5) The energy detection threshold for the CCA may be proportional to the maximum transmit power (PH) of the transmitter: for a 23 dBm e.i.r.p. transmitter the CCA threshold level (TL) may be equal or lower than −73 dBm/MHz at the input to the receiver (assuming a 0 dBi receive antenna). For other transmit power levels, the CCA threshold level TL may be calculated using the formula: TL=−73 dBm/MHz+23−PH (assuming a 0 dBi receive antenna and PH specified in dBm e.i.r.p.).
An example to illustrate the listen before talk (LBT) in EN 301.893 is provided in FIG. 7.
Truncated Exponential Backoff
In the above basic LBT protocol, when the medium becomes available, multiple Wi-Fi stations may be ready to transmit, which can result in collision. To reduce collisions, stations intending to transmit select a random backoff counter and defer for that number of slot channel idle times. The random backoff counter is selected as a random integer drawn from a uniform distribution over the interval of [0, CW-1]. Note that collisions can still happen even with this random backoff protocol when they are many stations contending for the channel access. Hence, to reduce continuous collisions, the contention window size can be varied.
For the IEEE specs, the default size of the random backoff contention window is set to CWmin. To reduce continuous collisions, the backoff contention window size CW is doubled whenever the station detects a collision of its transmission up to a limit, CWmax, set in the IEEE specs. When a station succeeds in a transmission without collision, it resets its random backoff contention window size back to the default value CWmin.

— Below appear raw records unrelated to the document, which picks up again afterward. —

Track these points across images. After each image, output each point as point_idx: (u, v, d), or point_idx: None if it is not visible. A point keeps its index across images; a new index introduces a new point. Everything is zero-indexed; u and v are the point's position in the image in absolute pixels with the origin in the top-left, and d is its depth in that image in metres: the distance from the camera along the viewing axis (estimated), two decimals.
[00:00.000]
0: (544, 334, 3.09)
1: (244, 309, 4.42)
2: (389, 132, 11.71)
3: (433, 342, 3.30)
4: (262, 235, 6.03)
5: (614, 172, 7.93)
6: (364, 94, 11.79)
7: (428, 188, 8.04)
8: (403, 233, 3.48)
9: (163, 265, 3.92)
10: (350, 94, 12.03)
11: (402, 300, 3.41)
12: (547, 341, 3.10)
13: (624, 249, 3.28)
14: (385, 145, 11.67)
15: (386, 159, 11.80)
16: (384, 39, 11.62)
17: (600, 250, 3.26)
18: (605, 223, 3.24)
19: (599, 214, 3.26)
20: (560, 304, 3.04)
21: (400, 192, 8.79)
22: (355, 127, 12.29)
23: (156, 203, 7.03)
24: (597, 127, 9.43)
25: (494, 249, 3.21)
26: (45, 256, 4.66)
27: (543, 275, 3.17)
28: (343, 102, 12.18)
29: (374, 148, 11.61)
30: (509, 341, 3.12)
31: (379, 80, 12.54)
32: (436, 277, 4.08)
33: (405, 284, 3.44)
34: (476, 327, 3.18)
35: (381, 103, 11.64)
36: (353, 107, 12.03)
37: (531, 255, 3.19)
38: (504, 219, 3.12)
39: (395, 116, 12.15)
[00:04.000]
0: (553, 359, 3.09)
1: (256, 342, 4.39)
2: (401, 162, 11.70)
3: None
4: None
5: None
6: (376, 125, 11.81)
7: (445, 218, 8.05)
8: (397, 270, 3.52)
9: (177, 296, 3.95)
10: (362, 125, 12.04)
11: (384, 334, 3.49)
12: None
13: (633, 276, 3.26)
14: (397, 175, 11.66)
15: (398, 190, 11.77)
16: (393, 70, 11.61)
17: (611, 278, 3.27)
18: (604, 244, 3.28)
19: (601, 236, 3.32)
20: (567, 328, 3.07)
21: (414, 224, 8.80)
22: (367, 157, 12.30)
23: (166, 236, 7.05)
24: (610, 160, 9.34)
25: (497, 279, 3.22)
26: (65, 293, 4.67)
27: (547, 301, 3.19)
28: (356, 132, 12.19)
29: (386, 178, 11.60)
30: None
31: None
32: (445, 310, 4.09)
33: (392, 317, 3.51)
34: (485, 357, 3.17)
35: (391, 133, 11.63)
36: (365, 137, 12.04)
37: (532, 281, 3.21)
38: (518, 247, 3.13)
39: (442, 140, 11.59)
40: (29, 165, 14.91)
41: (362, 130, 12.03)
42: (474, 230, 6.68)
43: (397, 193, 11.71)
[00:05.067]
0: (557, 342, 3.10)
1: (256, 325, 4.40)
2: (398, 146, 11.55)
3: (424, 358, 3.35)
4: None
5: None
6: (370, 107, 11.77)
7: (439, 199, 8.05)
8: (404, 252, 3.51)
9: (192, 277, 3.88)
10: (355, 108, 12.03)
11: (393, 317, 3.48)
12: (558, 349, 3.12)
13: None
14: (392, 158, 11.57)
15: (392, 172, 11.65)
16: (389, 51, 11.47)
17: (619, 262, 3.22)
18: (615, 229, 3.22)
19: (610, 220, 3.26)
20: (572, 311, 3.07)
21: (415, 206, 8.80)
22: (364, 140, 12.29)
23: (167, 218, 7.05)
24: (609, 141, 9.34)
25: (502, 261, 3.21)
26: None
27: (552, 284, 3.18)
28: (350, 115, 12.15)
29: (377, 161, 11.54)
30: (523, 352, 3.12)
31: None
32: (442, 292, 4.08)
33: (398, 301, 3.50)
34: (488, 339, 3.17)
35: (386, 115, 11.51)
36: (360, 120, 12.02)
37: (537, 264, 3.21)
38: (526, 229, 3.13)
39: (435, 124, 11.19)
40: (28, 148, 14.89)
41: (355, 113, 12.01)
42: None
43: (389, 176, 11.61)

Licensed Assisted Access (LAA) to Unlicensed Spectrum Using LTE
Up to now, the spectrum used by LTE is dedicated to LTE. This has the advantage that an LTE system may not need to care about coexistence with other non-3GPP radio access technologies in the same spectrum and spectrum efficiency can be maximized. However, the spectrum allocated to LTE is limited which cannot meet the ever increasing demand for larger throughput from applications/services. Therefore, a new study item has been initiated in 3GPP on extending LTE to exploit unlicensed spectrum in addition to licensed spectrum.
With Licensed-Assisted Access to unlicensed spectrum as shown in FIG. 8, a UE is connected to a PCell in the licensed band and one or more SCells in the unlicensed band. In this application we may denote a secondary cell in unlicensed spectrum as LAA secondary cell (LAA SCell). The LAA SCell may operate in DL-only mode or operate with both UL and DL traffic. Furthermore, in future scenarios the LTE nodes may operate in standalone mode in license-exempt channels without assistance from a licensed cell. Unlicensed spectrum may, by definition, be simultaneously used by multiple different technologies. Therefore, LAA as described above may needs to consider coexistence with other systems such as IEEE 802.11 (Wi-Fi).
To coexist fairly with the Wi-Fi system, transmission on the SCell may conform to LBT protocols in order to avoid collisions and causing severe interference to on-going transmissions. This includes both performing LBT before commencing transmissions, and limiting the maximum duration of a single transmission burst. The maximum transmission burst duration is specified by country and region-specific regulations, for e.g., 4 ms in Japan and 13 ms in Europe according to EN 301.893. An example in the context of LAA is shown in FIG. 9 with different examples for the duration of a transmission burst on the LAA SCell constrained by a maximum allowed transmission duration of 4 ms.
Existing methods for LAA LTE to support LBT in unlicensed spectrum may comprise inappropriate delays of transmission that result in poor performance of a wireless communications network.